Ironically enough, Damned co-founder Captain Sensible, who has played bass and guitar for the band at different times, discusses their particular appreciation for Pink Floyd in the liner notes for Earmark Records’ 2002 reissue of The Damned’s second album, the often-passed-over Music for Pleasure. The Captain notes that Pete Barnes, who handled The Damned’s song publishing, also handled the catalogs of both Pink Floyd and its reclusive founding frontman Syd Barrett, who left early on. Sensible saw the Floyd both before and after Barrett’s departure, and greatly preferred the earlier version, saying in the notes that the group became “a bucket of shit” when guitarist David Gilmour stopped trying to copy Barrett. 

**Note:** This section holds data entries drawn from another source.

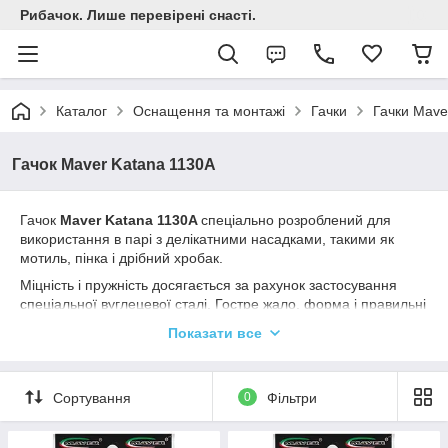
Рибачок. Лише перевірені снасті.
Каталог
Оснащення та монтажі
Гачки
Гачки Mave
Гачок Maver Katana 1130A
Гачок
Maver Katana 1130A
спеціально розроблений для
використання в парі з делікатними насадками, такими як
мотиль, пінка і дрібний хробак.
Міцність і пружність досягається за рахунок застосування
спеціальної вуглецевої сталі. Гостре жало, форма і правильні
пропорції забезпечують надійну фіксацію риби.
Показати все
Гачки цієї серії здатні тривалий час зберігати первісну
гостроту і чудово підходять для всіх видів поплавцевої і
фідерної ловлі.
Сортування
0
Фільтри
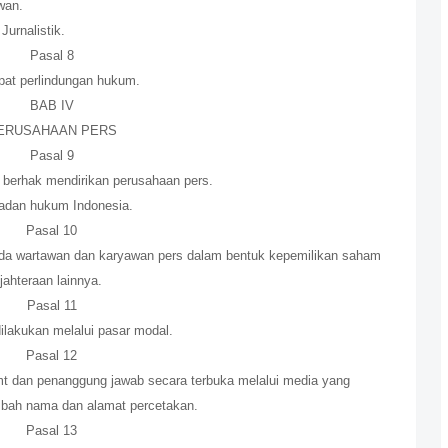
wan.
urnalistik.
Pasal 8
at perlindungan hukum.
BAB IV
ERUSAHAAN PERS
Pasal 9
 berhak mendirikan perusahaan pers.
badan hukum Indonesia.
Pasal 10
da wartawan dan karyawan pers dalam bentuk kepemilikan saham
jahteraan lainnya.
Pasal 11
lakukan melalui pasar modal.
Pasal 12
 dan penanggung jawab secara terbuka melalui media yang
mbah nama dan alamat percetakan.
Pasal 13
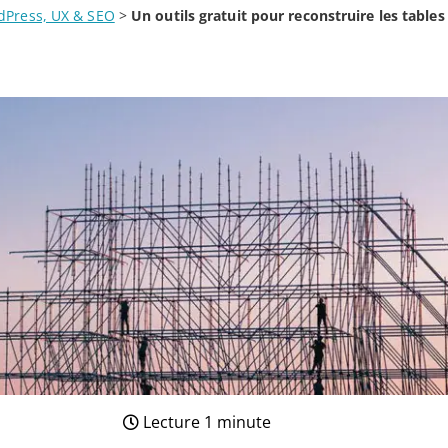
dPress, UX & SEO
>
Un outils gratuit pour reconstruire les tabl
Lecture 1 minute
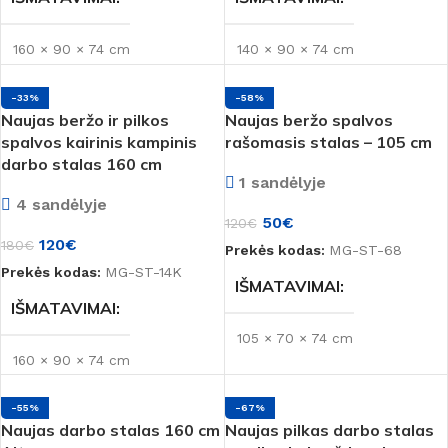
PREKĖS ŽENKLAS
160 × 90 × 74 cm
140 × 90 × 74 cm
Montana
-33%
-58%
BŪKLĖ
BŪKLĖ
Naujas
Naujas
Naujas beržo ir pilkos
Naujas beržo spalvos
spalvos kairinis kampinis
rašomasis stalas – 105 cm
darbo stalas 160 cm
MEDŽIAGA
MEDŽIAGA
LMDP
LMDP
1 sandėlyje
4 sandėlyje
50
€
SPALVA
SPALVA
120
€
120
€
180
€
Prekės kodas:
MG-ST-68
Prekės kodas:
MG-ST-14K
Medienos spalva
,
Pilka
Beržas
,
Medienos spalva
,
IŠMATAVIMAI
Pilka
IŠMATAVIMAI
PREKĖS ŽENKLAS
105 × 70 × 74 cm
PREKĖS ŽENKLAS
160 × 90 × 74 cm
Montana
BŪKLĖ
Naujas
Montana
-55%
-67%
BŪKLĖ
Naujas
Naujas darbo stalas 160 cm
Naujas pilkas darbo stalas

The Damned were eager to see if they could use this connection to get Barrett into the producer’s chair when it was time to follow up their debut. While the effort didn’t pan out, they did get Floyd drummer Nick Mason. Music for Pleasure also features avant-garde saxophonist Lol Coxhill, who made his name playing on the experimental solo work of Soft Machine’s Kevin Ayers, another prog-rock favorite of The Damned. Perhaps nothing links the band to their acid-eating ancestors quite like their side project Naz Nomad and the Nightmares, formed in the early ’80s when Sensible had left The Damned for a time and they moved toward a goth-rock sound. The Nightmares’ sole album, 1984’s Give Daddy the Knife Cindy, was made to look like a soundtrack to a fictional low-budget midnight movie of the psychedelic era. It featured a couple of originals peppered among covers of ’60s garage-rock nuggets from the likes of The Seeds, The Human Beinz and The Electric Prunes.

Through dissolutions and reunions, nods to musicians from the primordial pre-punk era remained a constant for The Damned. To them, punk was less a rejection of the generation before and more an expression of disappointment with the self-indulgent navel-gazers that their forefathers had become — despite the U.K. having a more robust and connected grassroots network for outsider music in the ’60s and ’70s than even the United States. One thing is as true today as it was when The Damned played their first bar gig almost five decades ago: The last thing anyone needs is for rock ’n’ roll to get old and stodgy.